GIVEN EXERCISE: Rewrite the data below, replacing every "collector number" with "collection number" and changing nothing else. Leave the pictures out of your answer.

Dataset items:
= = = =
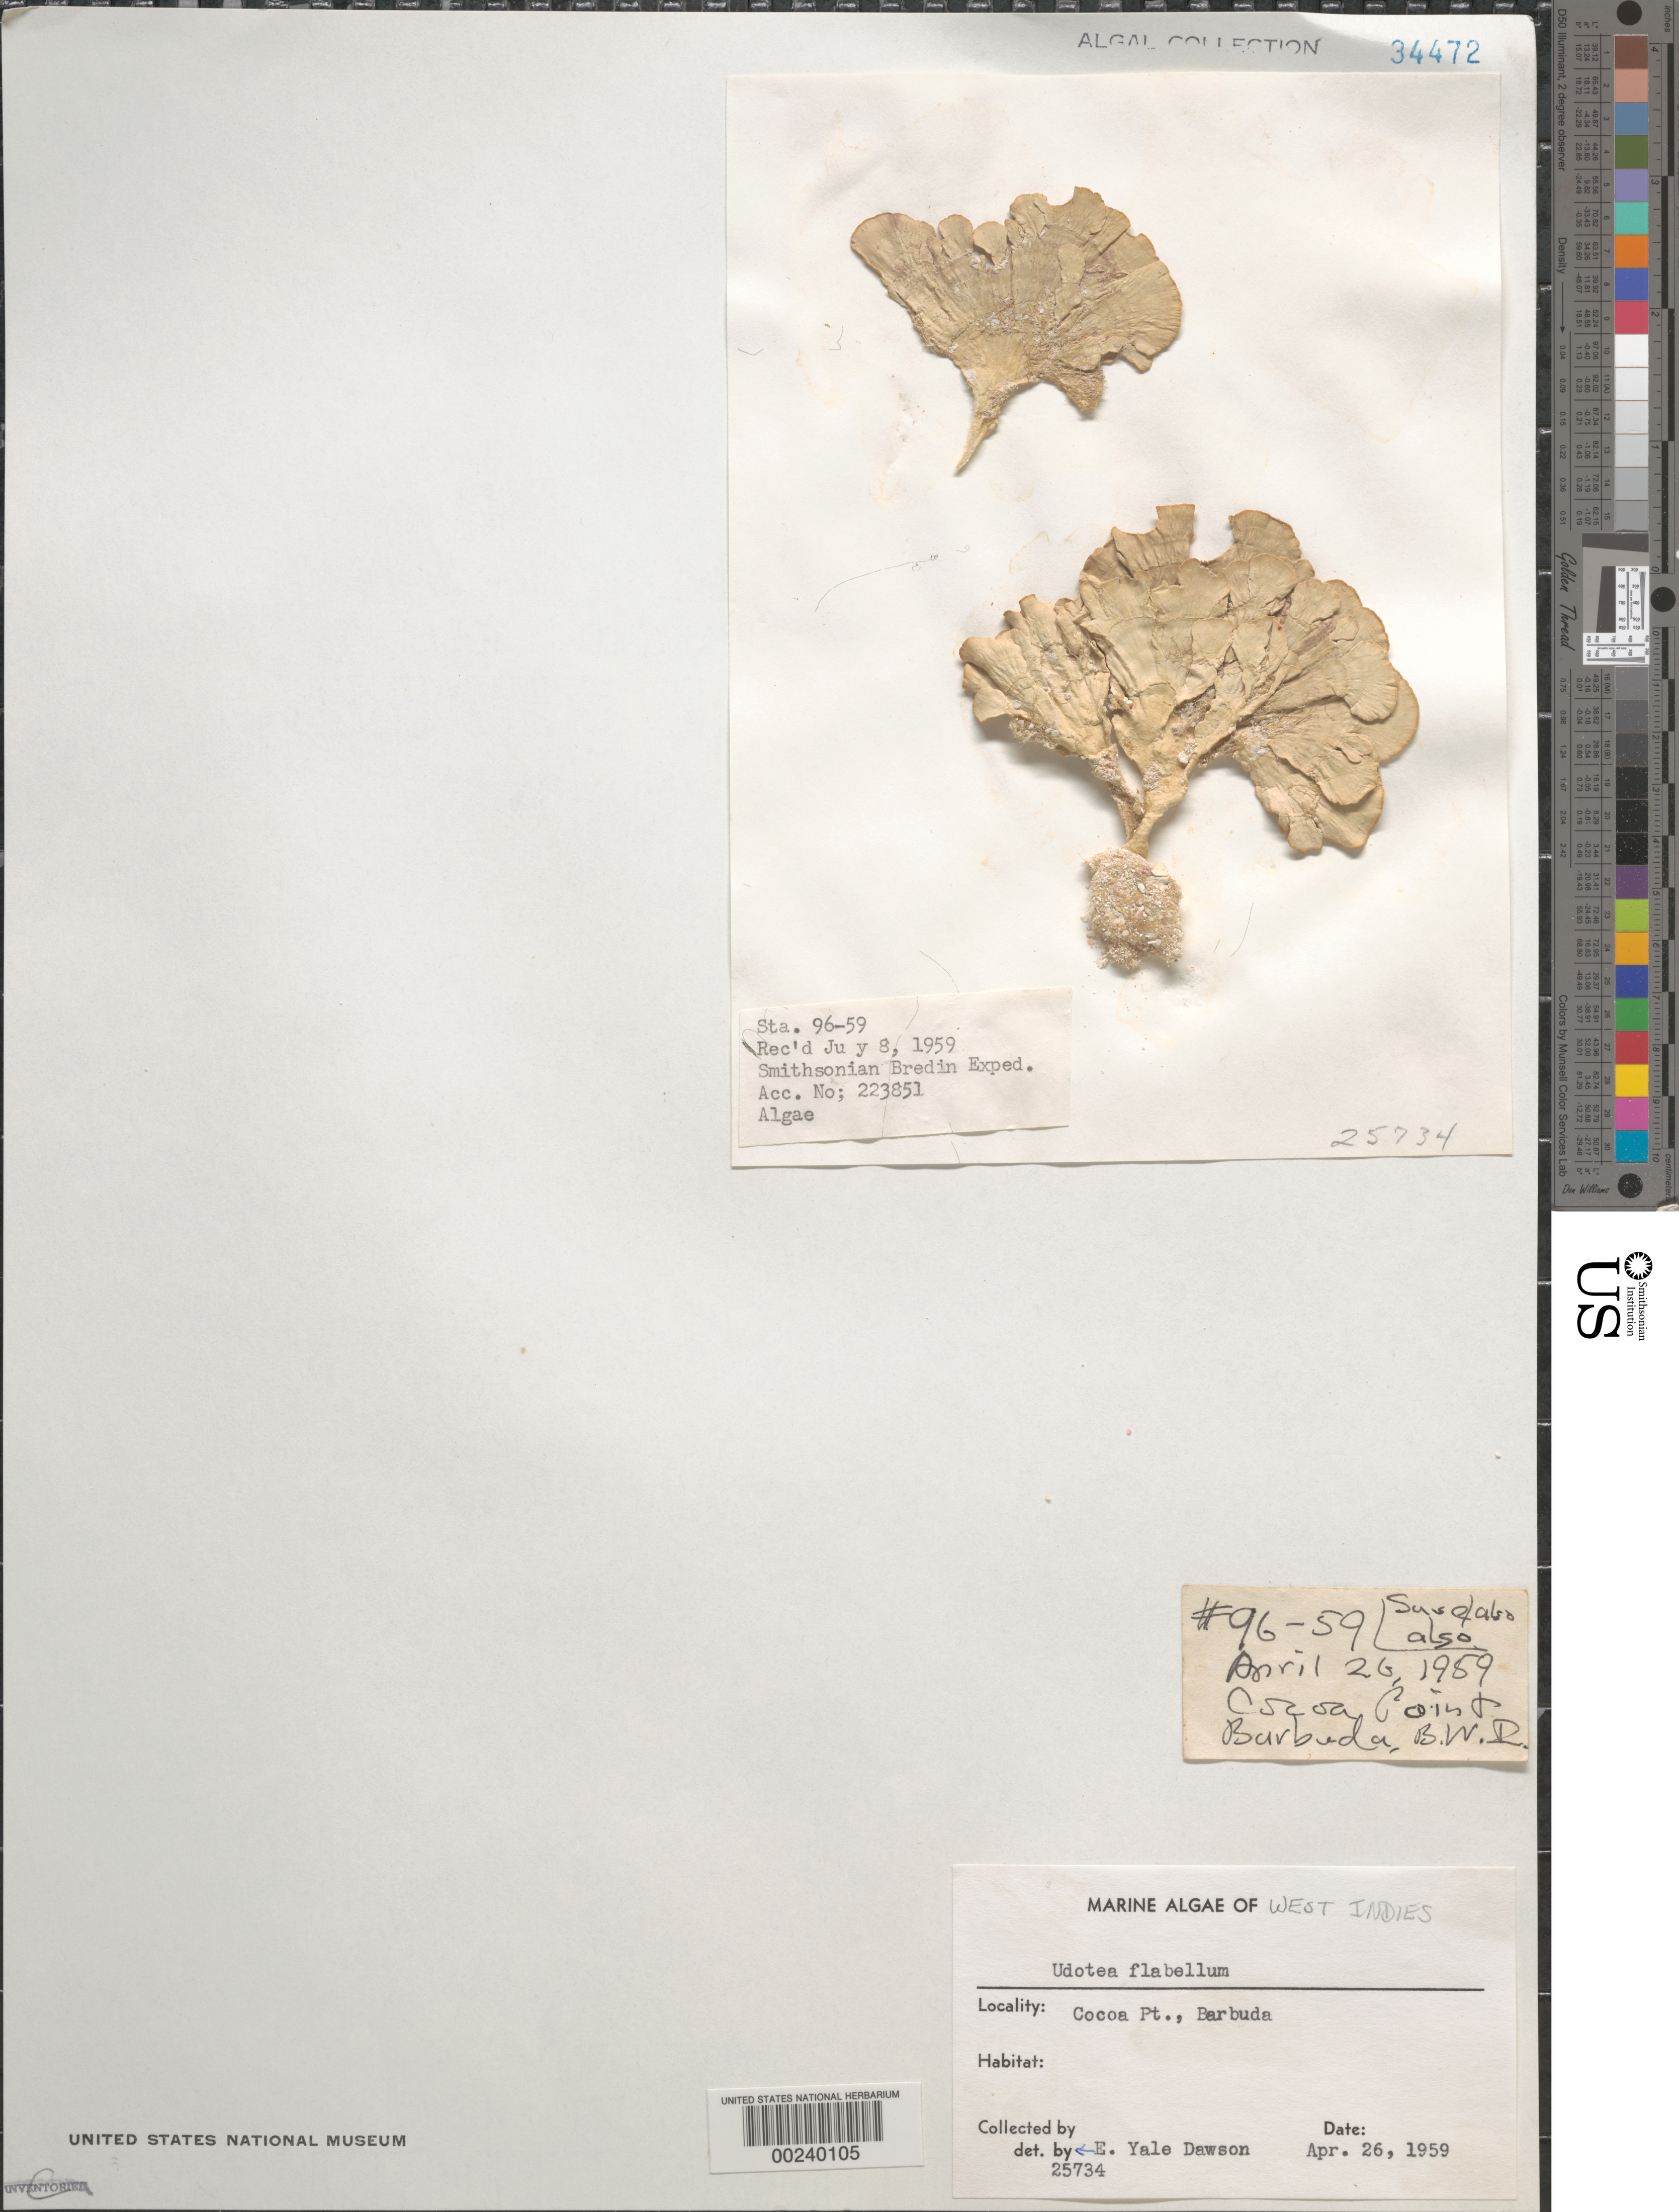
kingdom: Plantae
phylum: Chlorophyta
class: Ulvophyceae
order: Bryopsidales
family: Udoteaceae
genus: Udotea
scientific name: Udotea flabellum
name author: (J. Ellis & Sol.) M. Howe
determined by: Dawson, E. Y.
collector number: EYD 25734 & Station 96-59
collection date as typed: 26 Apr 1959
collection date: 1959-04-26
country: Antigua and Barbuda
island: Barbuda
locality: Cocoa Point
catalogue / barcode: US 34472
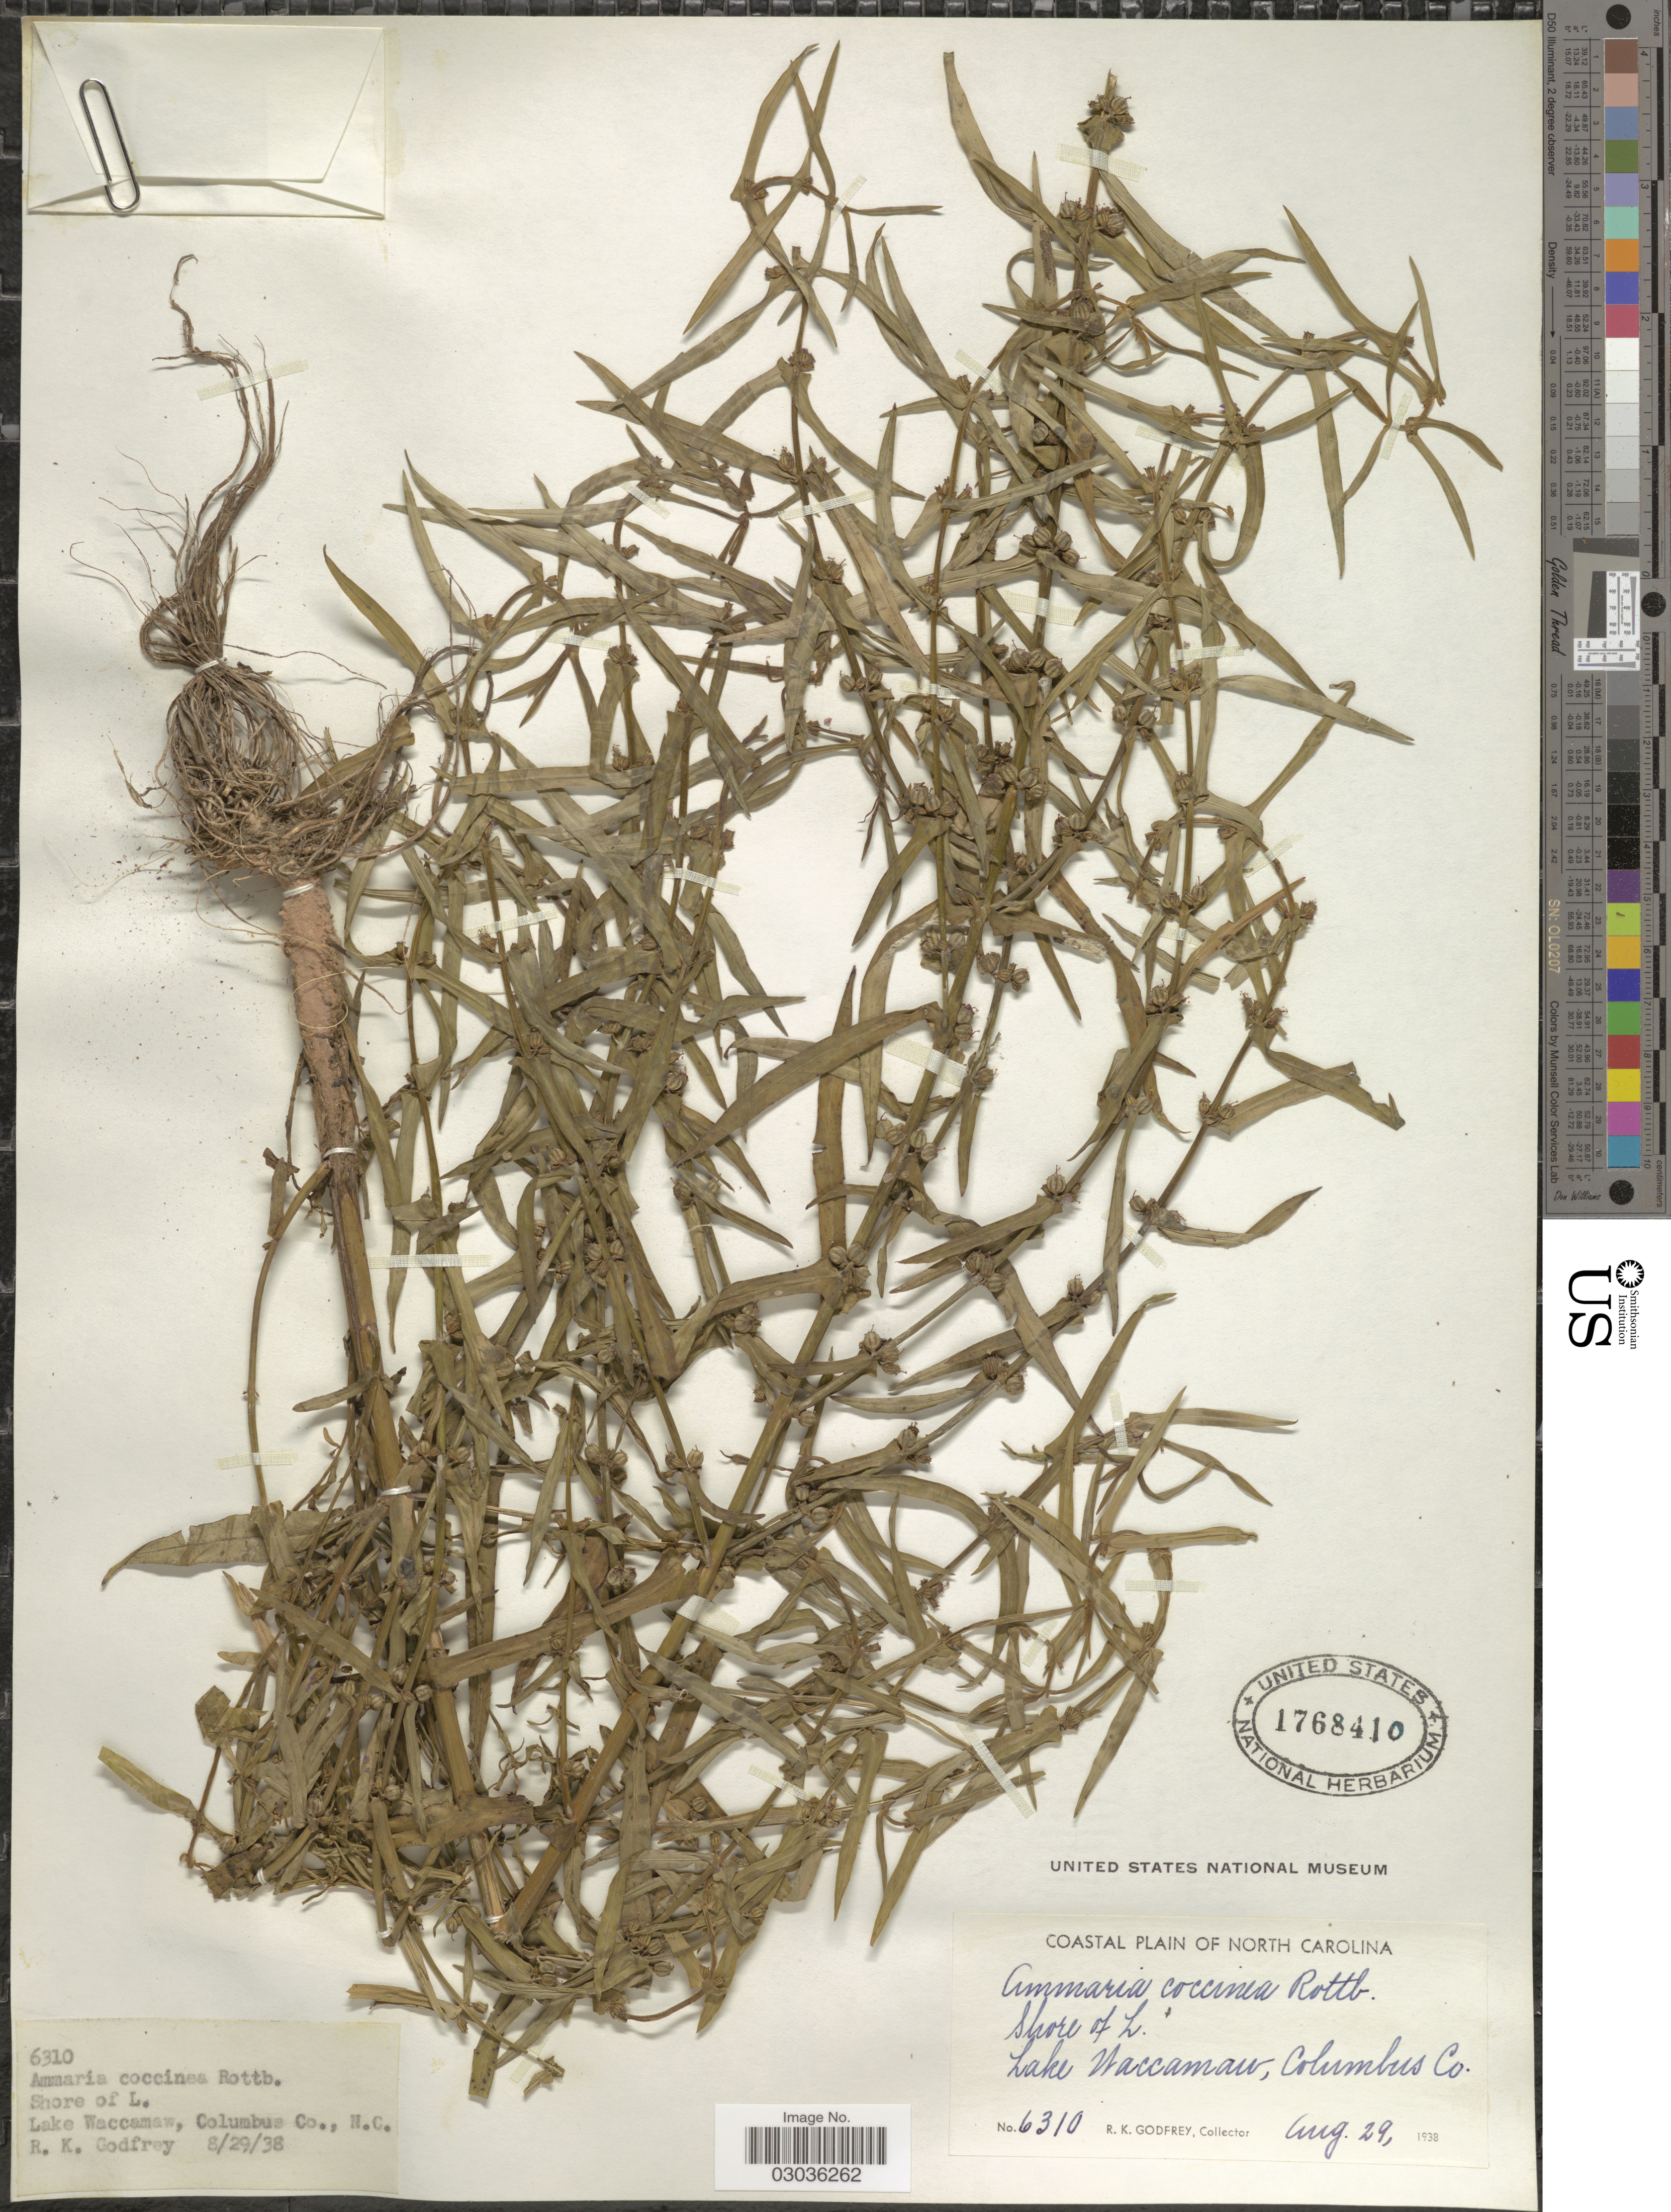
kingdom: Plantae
= = = =
OUTPUT FOR THIS EXERCISE:
kingdom: Plantae
phylum: Chlorophyta
class: Ulvophyceae
order: Bryopsidales
family: Udoteaceae
genus: Udotea
scientific name: Udotea flabellum
name author: (J. Ellis & Sol.) M. Howe
determined by: Dawson, E. Y.
collection number: EYD 25734 & Station 96-59
collection date as typed: 26 Apr 1959
collection date: 1959-04-26
country: Antigua and Barbuda
island: Barbuda
locality: Cocoa Point
catalogue / barcode: US 34472
kingdom: Plantae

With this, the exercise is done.